Prey details what happens when a bunch of unscrupulous scientists accidentally-on-purpose create robotic nanobots that act as a swarm, are able to replicate, and learn from their experiences. Then everything starts going pearshaped when they discover that at least one swarm, and much of the precursor materials, have been vented outside the laboratory. They call in further experts to help reprogram or dissolve the swarm, with mixed results.
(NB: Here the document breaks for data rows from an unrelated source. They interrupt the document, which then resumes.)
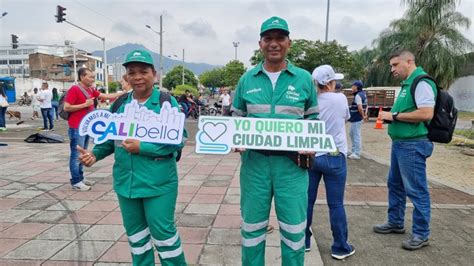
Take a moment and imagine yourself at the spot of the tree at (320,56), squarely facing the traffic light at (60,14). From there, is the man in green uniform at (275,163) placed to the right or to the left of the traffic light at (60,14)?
left

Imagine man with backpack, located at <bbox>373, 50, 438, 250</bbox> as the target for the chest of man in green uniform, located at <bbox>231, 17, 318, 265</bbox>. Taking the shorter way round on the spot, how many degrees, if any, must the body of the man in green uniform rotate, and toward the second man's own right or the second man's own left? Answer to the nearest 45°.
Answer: approximately 135° to the second man's own left

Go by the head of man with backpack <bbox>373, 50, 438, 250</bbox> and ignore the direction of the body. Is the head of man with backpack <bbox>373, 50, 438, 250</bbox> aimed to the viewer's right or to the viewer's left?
to the viewer's left

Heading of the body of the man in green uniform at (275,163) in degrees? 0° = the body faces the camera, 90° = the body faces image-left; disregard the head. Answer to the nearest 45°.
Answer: approximately 0°

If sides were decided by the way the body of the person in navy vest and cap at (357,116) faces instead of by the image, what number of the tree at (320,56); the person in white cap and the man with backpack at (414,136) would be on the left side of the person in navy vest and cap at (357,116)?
2
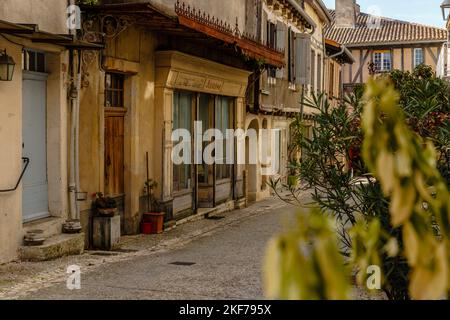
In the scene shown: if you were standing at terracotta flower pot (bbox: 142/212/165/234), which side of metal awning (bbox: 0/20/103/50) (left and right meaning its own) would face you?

I was very hopeful when I read this book. Nanobots, I thought, are sure to be interesting - especially ones that are essentially a new form of consciousness. However, the first hundred or so pages - a good quarter of the book - seem to be mostly the main character moping about how his wife is acting different, and his suspicions about her having an affair. While a lot of this creates backstory for things that happen later, it was laid on quite thick, and got rather boring. I'm not sure if the wife was intentionally two-dimensional, given later developments, but I spent a good deal of the first part of the book being bored by the domestic troubles - something that continued later on, when there were seemingly random calls from people back home about trivial events that served no noticeable purpose within the rest of the story.
The nanobots themselves are quite cool. I liked how they were done for the most part, and my only real complaint about them is that we don't get enough nanobot action. A lot of the book is drama with coworkers or family, and the nanobots - the reason I was reading this book in the first place - seem to be distinctly second fiddle. That was somewhat frustrating, as I was expecting there to be much more action than there actually was, and there was a lot that they could have explored more thoroughly within the nanobot fight scenes, as it were, to flesh them out more thoroughly.
Overall, I was expecting the focus of this book to be substantially different to what it actually was, so I was a little disappointed with it as a whole. I also thought that the ending was annoyingly ambiguous, and left a lot of loose ends that never get cleaned up. But if drama-filled action-ish novels are more your thing, then give it a whirl and make your own judgement call.